The current wage guideline is 7 percent, with an extra 1 percent boost allowed for contracts that do not call for automatic cost-of-living increases. However, escape clauses allow some pay settlement as high as 12 percent.

Current pay guidelines also do not count the cost of higher pension payments to retired workers or of extra pension benefits needed to comply with new government regulations.

The committee is expected to complete work on the pay standard at its Jan. 22 meeting, and formally recommend the plan to the Council on Wage and Price Stability, which over-sees the guidelines program.

Although the council technically does not have to agree to the panel's recommendations, it would be hard pressed to reject them categorically. The guidelines program could well fold if the pay committee broke up in disarray.

Dunlop told reporters yesterday that the various components of the new proposal -- not only the general pay standard, but other changes the panel has suggested -- "are all highly interdependent" and cannot be separated. p

The tripartite committee, comprising 18 representatives from labor, business and the public, was set up in October at the request of organized labor as part of a "national accord" between labor and the administration.
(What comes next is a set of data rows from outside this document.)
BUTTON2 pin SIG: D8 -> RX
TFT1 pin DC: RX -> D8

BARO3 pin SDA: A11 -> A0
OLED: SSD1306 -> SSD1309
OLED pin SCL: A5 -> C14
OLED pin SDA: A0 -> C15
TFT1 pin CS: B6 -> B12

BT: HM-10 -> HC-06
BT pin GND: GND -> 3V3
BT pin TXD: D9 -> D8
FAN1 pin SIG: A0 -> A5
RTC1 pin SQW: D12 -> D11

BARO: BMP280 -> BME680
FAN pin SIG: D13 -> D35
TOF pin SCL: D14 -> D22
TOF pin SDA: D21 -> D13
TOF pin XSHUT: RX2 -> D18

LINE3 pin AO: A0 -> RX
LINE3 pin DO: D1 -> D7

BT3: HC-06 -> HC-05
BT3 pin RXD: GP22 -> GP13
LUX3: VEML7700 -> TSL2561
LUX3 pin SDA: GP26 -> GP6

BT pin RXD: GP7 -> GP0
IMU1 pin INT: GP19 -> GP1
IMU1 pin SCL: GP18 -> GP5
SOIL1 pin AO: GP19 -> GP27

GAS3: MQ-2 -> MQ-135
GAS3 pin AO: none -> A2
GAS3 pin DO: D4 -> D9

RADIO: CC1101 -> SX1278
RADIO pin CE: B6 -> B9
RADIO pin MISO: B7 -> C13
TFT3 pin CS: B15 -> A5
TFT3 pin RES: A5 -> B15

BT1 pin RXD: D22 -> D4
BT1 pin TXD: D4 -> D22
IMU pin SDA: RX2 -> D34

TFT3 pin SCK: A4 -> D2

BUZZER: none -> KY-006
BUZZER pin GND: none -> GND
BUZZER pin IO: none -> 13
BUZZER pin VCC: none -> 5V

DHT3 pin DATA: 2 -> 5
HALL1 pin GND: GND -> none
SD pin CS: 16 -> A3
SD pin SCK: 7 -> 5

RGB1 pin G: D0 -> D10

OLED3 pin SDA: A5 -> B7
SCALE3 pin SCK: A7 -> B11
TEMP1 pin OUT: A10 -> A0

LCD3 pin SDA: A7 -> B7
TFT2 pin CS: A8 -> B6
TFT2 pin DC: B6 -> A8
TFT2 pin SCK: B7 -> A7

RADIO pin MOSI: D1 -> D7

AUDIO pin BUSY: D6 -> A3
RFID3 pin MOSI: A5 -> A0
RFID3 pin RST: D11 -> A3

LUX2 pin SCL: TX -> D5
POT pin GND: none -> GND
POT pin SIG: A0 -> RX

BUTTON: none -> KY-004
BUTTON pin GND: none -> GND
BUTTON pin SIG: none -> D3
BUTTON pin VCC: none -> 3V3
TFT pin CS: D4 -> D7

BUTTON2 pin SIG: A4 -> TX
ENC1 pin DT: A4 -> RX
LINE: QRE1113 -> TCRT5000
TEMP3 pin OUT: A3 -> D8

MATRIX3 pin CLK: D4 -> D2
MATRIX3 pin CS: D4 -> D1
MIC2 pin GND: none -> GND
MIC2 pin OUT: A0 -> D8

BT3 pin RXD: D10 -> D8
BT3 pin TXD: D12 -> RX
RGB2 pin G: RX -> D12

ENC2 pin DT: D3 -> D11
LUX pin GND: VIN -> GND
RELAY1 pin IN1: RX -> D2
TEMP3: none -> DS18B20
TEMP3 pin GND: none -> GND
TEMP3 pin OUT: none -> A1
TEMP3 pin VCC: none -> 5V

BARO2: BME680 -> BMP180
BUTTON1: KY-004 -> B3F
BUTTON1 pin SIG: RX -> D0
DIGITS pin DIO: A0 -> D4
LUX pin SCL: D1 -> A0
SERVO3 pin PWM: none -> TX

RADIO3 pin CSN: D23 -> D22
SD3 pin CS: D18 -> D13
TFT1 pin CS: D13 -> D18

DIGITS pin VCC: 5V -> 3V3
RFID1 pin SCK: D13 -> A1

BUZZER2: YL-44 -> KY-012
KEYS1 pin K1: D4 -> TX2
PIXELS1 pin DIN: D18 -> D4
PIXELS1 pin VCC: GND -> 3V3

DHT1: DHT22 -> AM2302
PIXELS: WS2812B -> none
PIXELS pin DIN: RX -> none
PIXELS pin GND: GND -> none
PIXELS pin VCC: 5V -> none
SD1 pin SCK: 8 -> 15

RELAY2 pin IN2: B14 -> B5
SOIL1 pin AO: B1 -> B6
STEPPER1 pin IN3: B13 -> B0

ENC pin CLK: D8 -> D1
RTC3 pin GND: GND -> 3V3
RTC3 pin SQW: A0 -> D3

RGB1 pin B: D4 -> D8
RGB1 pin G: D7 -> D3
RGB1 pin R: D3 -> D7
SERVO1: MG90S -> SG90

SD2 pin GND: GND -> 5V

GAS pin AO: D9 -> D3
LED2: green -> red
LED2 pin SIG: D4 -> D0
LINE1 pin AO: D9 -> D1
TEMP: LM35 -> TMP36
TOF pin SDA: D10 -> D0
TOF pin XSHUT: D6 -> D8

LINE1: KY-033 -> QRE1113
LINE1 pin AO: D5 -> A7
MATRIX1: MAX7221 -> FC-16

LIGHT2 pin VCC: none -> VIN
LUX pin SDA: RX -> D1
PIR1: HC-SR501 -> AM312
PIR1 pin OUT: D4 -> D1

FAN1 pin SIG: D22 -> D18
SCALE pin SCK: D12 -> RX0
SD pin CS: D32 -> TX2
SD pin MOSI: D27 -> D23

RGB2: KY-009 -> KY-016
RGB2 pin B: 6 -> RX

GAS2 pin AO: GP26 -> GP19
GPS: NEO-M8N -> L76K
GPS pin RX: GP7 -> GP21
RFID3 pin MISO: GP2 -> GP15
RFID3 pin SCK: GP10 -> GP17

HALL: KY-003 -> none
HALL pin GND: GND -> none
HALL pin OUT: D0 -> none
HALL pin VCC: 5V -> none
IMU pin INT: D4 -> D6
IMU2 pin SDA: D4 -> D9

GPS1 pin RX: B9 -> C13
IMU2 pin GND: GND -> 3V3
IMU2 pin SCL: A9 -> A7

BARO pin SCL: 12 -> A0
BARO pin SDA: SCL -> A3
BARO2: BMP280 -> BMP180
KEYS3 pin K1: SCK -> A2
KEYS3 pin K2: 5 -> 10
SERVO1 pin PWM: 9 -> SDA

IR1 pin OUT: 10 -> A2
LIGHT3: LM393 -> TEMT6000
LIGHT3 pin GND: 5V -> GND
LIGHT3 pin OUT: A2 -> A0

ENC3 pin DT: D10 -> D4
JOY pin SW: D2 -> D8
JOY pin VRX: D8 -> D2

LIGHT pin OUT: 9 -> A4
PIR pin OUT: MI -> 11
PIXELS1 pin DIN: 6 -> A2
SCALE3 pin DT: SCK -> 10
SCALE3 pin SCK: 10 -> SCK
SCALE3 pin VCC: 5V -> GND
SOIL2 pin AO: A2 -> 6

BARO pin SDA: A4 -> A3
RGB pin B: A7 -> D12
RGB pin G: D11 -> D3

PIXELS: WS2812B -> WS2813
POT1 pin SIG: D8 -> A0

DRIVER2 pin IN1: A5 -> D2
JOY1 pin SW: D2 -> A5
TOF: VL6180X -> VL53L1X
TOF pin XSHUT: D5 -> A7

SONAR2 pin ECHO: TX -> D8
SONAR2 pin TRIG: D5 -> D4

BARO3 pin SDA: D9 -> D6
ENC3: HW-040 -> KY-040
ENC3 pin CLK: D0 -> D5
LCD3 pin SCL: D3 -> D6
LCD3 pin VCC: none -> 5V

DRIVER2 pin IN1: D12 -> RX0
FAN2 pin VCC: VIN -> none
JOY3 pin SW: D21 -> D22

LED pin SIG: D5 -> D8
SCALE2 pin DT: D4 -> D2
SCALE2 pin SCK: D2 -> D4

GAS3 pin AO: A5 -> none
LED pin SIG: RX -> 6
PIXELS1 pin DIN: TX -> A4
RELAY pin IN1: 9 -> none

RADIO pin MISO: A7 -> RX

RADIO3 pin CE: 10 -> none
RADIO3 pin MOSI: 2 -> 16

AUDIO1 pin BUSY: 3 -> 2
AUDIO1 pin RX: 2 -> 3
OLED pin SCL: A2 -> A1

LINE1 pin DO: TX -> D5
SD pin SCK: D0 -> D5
Carter is looking to the symbolic agreement to keep labor in his camp during the 1980 campaign. So far, top union leaders generally have not strayed, although there is no telling how long this will last.

Robert R. Russell, director of the Council on Wage and Price Stability, declined on the new proposal yesterday until the panel agrees on the criteria to decide where settlements fall in the 7 1/2-to-9 1/2 percent range.